TASK REQUIREMENTS >> From the data, return each line holding the word "extra".

Stored data entries:
+ + + +

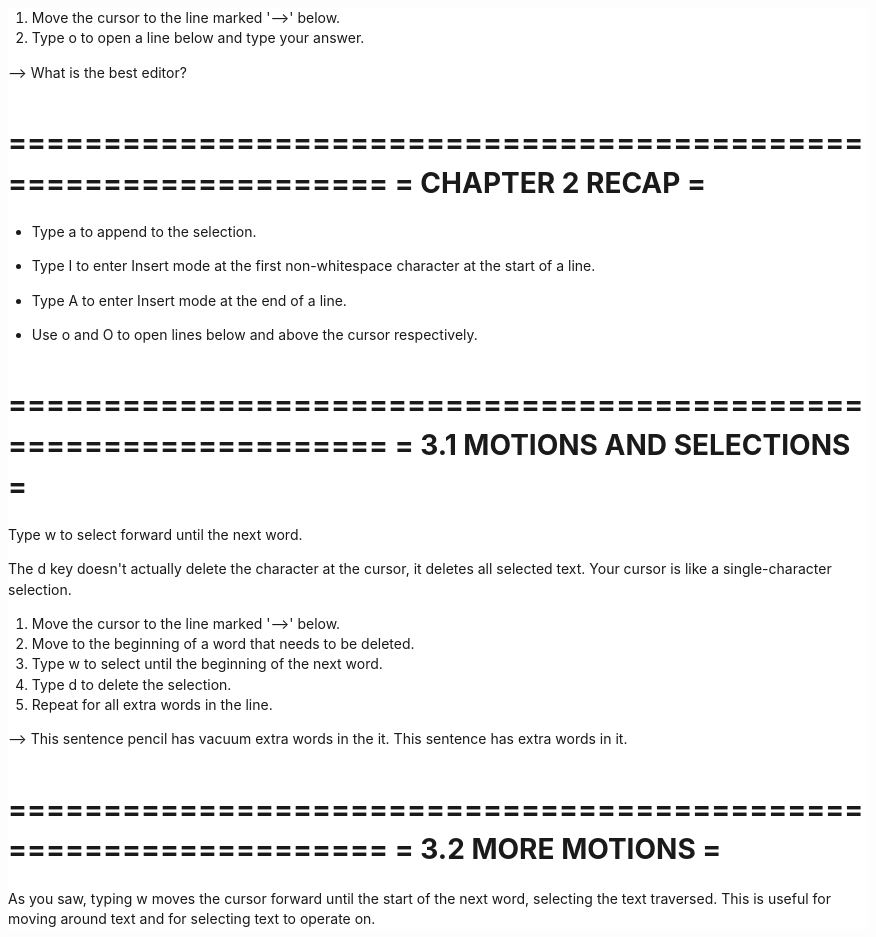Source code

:  1. Move the cursor to the line marked '-->' below.
 2. Type o to open a line below and type your answer.

 --> What is the best editor?











=================================================================
=                        CHAPTER 2 RECAP                        =
=================================================================

 * Type a to append to the selection.

 * Type I to enter Insert mode at the first non-whitespace
   character at the start of a line.

 * Type A to enter Insert mode at the end of a line.

 * Use o and O to open lines below and above the cursor respectively.










=================================================================
=                  3.1 MOTIONS AND SELECTIONS                   =
=================================================================

 Type w to select forward until the next word.

 The d key doesn't actually delete the character at the cursor,
 it deletes all selected text. Your cursor is like a
 single-character selection.

 1. Move the cursor to the line marked '-->' below.
 2. Move to the beginning of a word that needs to be deleted.
 3. Type w to select until the beginning of the next word.
 4. Type d to delete the selection.
 5. Repeat for all extra words in the line.

 --> This sentence pencil has vacuum extra words in the it.
     This sentence has extra words in it.




=================================================================
=                     3.2 MORE MOTIONS                          =
=================================================================

 As you saw, typing w moves the cursor forward until the start
 of the next word, selecting the text traversed. This is useful
 for moving around text and for selecting text to operate on.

+ + + +

RESPONSE TO THIS EXERCISE >>
 5. Repeat for all extra words in the line.
 --> This sentence pencil has vacuum extra words in the it.
     This sentence has extra words in it.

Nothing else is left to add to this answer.